> **Directive**: Please transcribe each of the items below word for word, leaving out the pictures.

Stored dataset items

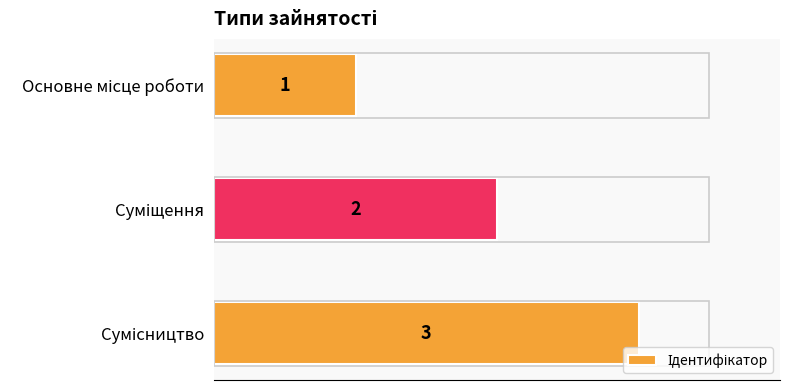

Count the values in the range 1 to 3.

3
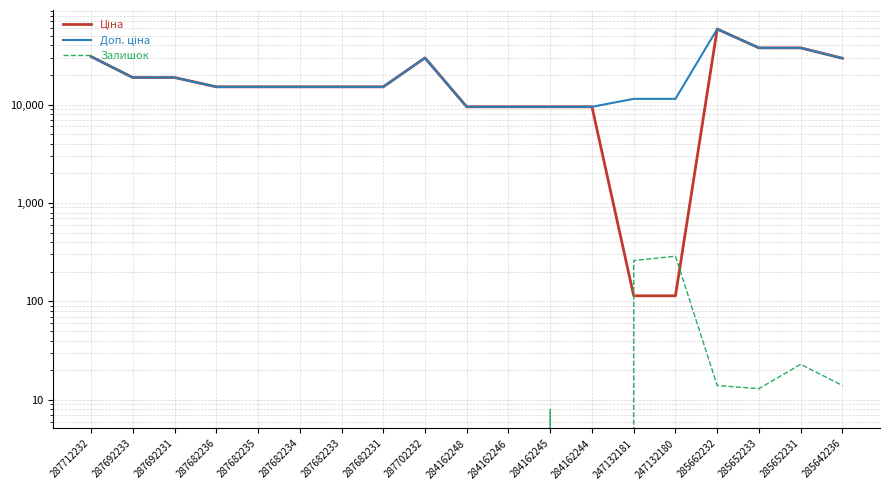

Reading right to left, list all the values displayed in this chart.

Ціна: 29491.5	37593.6	37593.6	58426.5	114.1	114.1	9480.1	9480.1	9480.1	9480.1	29747.2	15120.0	15120.0	15120.0	15120.0	15120.0	18796.8	18796.8	30717.1
Доп. ціна: 29491.5	37593.6	37593.6	58426.5	11410.0	11410.0	9480.1	9480.1	9480.1	9480.1	29747.2	15120.0	15120.0	15120.0	15120.0	15120.0	18796.8	18796.8	30717.1
Залишок: 14.0	23.0	13.0	14.0	288.0	260.0	0.0	8.0	0.0	0.0	0.0	0.0	0.0	0.0	0.0	0.0	0.0	0.0	0.0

> **Written answer**:
Count the values in the range 1 to 3.

3

Reading right to left, list all the values displayed in this chart.

Ціна: 29491.5	37593.6	37593.6	58426.5	114.1	114.1	9480.1	9480.1	9480.1	9480.1	29747.2	15120.0	15120.0	15120.0	15120.0	15120.0	18796.8	18796.8	30717.1
Доп. ціна: 29491.5	37593.6	37593.6	58426.5	11410.0	11410.0	9480.1	9480.1	9480.1	9480.1	29747.2	15120.0	15120.0	15120.0	15120.0	15120.0	18796.8	18796.8	30717.1
Залишок: 14.0	23.0	13.0	14.0	288.0	260.0	0.0	8.0	0.0	0.0	0.0	0.0	0.0	0.0	0.0	0.0	0.0	0.0	0.0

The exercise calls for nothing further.